Jesus tells us that we cannot live by bread alone. The next part of the prayer he gave us is still talking about things we need for healthy lives, and as such talks of things we must also be thankful for, things vital to our existence. The thing we require most, being human in every sense of the word, is forgiveness. It is forgiveness that allows us to learn from our mistakes and grow closer to God. It is forgiveness that frees us to start afresh in the relationships that shape our personalities and character that make us who and what we are. It is the lack of forgiveness that binds us and warps and twists us, making us perhaps bitter or depressed, angry or fearful. As good food is produced in good soil, spiritual fruits, just as vital to us, need to grow in a medium of forgiveness and regard for the common good.
As a human race we have become quite good at the production and distribution of the physical fruits of the earth. Arguably we have the capability to provide everyone with enough basic provision not to be hungry, but with our system of sharing driven by money and the market we know that many people do go without. When it comes to harvesting the spiritual fruits we are perhaps even less successful. It is no accident that Jesus ties together bread and forgiveness in the same sentence. In the same breath that we acknowledge our own need for forgiveness we are of course reminded that we are to forgive others. In a translation of the Lord's Prayer from Syriac Aramaic, the language closest to that Jesus was believed to have spoken, the lines read like this. "Loose the cords of mistakes binding us, as we release the strands we hold of other's faults." Bad feeling that is perpetuated by lack of forgiveness is like chains and bonds that restrict our spiritual growth. We can also see that the chains and bonds are attached at both ends, restricting both the unforgiven and the unforgiving. Failing to forgive others leaves us just as paralysed spiritually as, if not more so than, those we need to forgive.
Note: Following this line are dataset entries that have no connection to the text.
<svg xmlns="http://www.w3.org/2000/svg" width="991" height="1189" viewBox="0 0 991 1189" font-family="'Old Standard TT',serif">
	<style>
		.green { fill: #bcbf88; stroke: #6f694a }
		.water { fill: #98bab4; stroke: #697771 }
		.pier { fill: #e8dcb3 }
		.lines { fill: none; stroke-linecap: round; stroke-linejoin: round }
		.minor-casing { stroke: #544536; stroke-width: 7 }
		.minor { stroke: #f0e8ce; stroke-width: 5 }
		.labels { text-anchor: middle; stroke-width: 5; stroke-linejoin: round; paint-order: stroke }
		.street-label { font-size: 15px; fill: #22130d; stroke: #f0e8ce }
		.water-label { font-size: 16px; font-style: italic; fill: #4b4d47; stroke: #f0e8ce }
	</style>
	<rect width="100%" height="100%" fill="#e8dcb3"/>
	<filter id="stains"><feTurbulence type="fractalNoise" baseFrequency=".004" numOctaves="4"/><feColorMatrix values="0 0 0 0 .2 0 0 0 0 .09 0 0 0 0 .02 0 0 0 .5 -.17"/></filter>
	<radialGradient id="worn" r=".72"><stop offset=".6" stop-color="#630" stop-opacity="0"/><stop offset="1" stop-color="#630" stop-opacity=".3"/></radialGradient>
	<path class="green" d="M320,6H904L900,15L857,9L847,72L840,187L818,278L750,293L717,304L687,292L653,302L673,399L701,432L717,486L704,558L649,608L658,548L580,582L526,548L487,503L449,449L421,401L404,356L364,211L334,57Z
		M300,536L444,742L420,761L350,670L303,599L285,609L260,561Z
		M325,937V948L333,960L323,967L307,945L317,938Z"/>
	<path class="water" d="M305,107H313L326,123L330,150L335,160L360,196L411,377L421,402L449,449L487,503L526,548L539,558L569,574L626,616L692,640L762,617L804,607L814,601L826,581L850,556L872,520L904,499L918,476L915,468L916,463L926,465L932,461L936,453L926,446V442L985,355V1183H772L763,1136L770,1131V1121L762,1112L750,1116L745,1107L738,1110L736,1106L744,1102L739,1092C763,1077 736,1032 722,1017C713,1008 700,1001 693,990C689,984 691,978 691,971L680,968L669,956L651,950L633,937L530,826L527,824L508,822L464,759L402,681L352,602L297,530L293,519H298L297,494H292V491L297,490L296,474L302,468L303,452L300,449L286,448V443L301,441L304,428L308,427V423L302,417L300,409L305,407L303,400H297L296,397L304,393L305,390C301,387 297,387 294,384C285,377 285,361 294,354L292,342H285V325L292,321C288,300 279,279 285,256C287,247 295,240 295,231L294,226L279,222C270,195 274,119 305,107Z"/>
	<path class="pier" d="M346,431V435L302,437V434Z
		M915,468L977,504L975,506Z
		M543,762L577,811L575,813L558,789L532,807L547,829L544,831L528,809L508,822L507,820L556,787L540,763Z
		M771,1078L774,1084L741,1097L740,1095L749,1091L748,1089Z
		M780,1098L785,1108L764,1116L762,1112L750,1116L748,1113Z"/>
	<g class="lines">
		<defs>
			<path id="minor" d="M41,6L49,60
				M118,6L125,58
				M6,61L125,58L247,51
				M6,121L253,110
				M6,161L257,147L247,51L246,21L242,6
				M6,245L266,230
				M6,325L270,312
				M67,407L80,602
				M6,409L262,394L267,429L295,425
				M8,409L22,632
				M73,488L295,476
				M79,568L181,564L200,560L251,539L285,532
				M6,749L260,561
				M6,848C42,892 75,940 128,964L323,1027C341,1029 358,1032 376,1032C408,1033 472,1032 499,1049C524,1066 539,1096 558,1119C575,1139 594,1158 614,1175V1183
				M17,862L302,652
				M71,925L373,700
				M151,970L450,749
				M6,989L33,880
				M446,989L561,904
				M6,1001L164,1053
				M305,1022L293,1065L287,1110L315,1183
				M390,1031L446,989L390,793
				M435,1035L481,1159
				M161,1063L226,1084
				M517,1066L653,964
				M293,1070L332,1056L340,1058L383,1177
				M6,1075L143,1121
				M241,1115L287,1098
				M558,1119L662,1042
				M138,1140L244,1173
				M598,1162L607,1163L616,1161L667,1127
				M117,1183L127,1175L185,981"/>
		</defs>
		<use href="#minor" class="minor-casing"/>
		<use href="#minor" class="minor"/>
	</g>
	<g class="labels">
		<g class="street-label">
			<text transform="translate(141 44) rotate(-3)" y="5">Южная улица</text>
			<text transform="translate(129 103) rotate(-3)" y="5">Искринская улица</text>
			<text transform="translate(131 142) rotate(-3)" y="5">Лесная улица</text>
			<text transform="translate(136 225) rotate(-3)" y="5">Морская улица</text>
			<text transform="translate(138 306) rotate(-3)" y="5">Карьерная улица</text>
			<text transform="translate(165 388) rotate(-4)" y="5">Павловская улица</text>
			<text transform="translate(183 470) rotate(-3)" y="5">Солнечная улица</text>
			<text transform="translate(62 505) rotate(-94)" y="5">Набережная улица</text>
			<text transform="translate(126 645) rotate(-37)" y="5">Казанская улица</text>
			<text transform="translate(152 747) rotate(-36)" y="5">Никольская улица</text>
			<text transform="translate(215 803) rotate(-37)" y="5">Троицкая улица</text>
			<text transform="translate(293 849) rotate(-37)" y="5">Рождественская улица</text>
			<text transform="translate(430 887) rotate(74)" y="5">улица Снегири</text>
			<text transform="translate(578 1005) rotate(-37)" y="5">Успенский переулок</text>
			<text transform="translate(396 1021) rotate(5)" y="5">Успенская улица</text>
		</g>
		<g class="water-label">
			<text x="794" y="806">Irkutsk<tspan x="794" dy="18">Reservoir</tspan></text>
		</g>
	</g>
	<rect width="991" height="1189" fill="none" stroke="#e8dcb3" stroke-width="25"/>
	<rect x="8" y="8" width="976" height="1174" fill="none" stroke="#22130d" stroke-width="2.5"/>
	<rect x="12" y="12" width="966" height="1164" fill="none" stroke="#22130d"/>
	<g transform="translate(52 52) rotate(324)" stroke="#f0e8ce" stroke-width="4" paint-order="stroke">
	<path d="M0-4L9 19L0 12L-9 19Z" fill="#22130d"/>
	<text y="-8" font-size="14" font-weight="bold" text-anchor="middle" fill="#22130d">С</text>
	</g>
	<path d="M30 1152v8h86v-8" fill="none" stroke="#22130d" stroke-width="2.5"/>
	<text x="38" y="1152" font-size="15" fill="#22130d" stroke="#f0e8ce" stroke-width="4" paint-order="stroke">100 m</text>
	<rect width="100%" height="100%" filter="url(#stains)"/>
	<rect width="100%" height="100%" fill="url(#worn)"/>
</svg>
So this harvest let us give thanks for the ability of man to harness creation in the provision of the food, shelter and clothing we need to survive. But let us also give thanks for the ability, given to us through the death of Jesus on the cross, opening up our relationship with God by true forgiveness, to become spiritual farmers gathering a rich harvest of the love, joy, peace, gentleness, self control, patience, kindness and goodness that will allow us to bring His kingdom closer to our daily lives.